The COVID-19 virus has forced life insurers in North America to make a “pandemic pivot” towards digital transformation and distribution, practically forcing the industry to positively readjust its business model to virtual.

Michael Williams, head of the Canadian Association of Independent Life Brokerage Agencies (CAILBA), said many MGAs in Canada have had to change their business models since the pandemic entered the country to meet the needs of clients, insurers and advisors.

“You would not believe how hard that was for some of us adjusting to that,” said Williams. “Now, we’ve got it figured out,” Williams told an Equisoft-sponsored webinar on July 23.

The virus has also pushed forward companies’ business continuity plans, which insurers have been mandating MGAs implement across Canada for the past two years, said Williams.
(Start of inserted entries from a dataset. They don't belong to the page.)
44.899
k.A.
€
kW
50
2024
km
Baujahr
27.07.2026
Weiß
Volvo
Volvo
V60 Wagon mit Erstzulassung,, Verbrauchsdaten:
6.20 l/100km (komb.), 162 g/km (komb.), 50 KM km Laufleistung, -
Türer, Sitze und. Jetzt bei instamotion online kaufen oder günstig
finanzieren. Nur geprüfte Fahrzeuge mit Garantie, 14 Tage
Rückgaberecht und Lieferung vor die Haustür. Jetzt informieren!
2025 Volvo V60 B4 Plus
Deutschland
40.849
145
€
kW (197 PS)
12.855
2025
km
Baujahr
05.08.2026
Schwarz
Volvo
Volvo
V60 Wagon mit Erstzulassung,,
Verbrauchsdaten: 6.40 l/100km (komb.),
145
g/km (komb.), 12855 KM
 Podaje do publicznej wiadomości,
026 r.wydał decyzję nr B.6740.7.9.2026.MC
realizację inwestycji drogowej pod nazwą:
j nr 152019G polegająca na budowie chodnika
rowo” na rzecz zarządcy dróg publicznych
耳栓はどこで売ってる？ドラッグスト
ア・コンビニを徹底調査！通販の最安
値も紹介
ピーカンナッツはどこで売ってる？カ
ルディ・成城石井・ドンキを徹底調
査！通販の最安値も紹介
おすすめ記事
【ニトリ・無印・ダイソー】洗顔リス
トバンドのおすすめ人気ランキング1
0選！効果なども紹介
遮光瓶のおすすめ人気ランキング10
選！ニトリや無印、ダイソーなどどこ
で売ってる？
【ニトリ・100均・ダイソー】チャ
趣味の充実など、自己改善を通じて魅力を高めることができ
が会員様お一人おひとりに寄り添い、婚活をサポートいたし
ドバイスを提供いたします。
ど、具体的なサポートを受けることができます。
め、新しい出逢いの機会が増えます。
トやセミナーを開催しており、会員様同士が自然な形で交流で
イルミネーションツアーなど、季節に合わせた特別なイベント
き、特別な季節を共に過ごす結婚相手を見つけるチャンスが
With the demand for life insurance soaring in the United States, there is also a greater need there to adapt to what consumers want in terms of technology and innovation, said Dan LaBert, CEO of NAILBA, CAILBA’s American counterpart.

Brokerage general agencies in the U.S. have been able to pivot without too many hurdles after they followed the lead of U.S. Nationwide Insurance which announced it was going digital with staff working permanently from home.

The need for life insurance has skyrocketed

But LaBert says the future of the industry still comes down to the direction on technology. “The need for life insurance has skyrocketed and the need for applications is already coming in. The brokerage agency, the advisor and the carrier that can [best] adapt to the consumers’ needs fast enough will be the front runner.

“I say this tongue in cheek: but it takes a pandemic to change the insurance industry. But crisis also equals opportunity.”

Tana Sabatino, Implementation Services Specialist at the Canadian Life Insurance EDI Standards (CLIEDIS), said it’s taken awhile, but the industry is finally seeing innovative ways of getting things done, like e-signatures, instead of just revisiting the old rules and procedures.

“Unfortunately, or because of this [COVID-19], we are finally seeing the changes we were looking for.”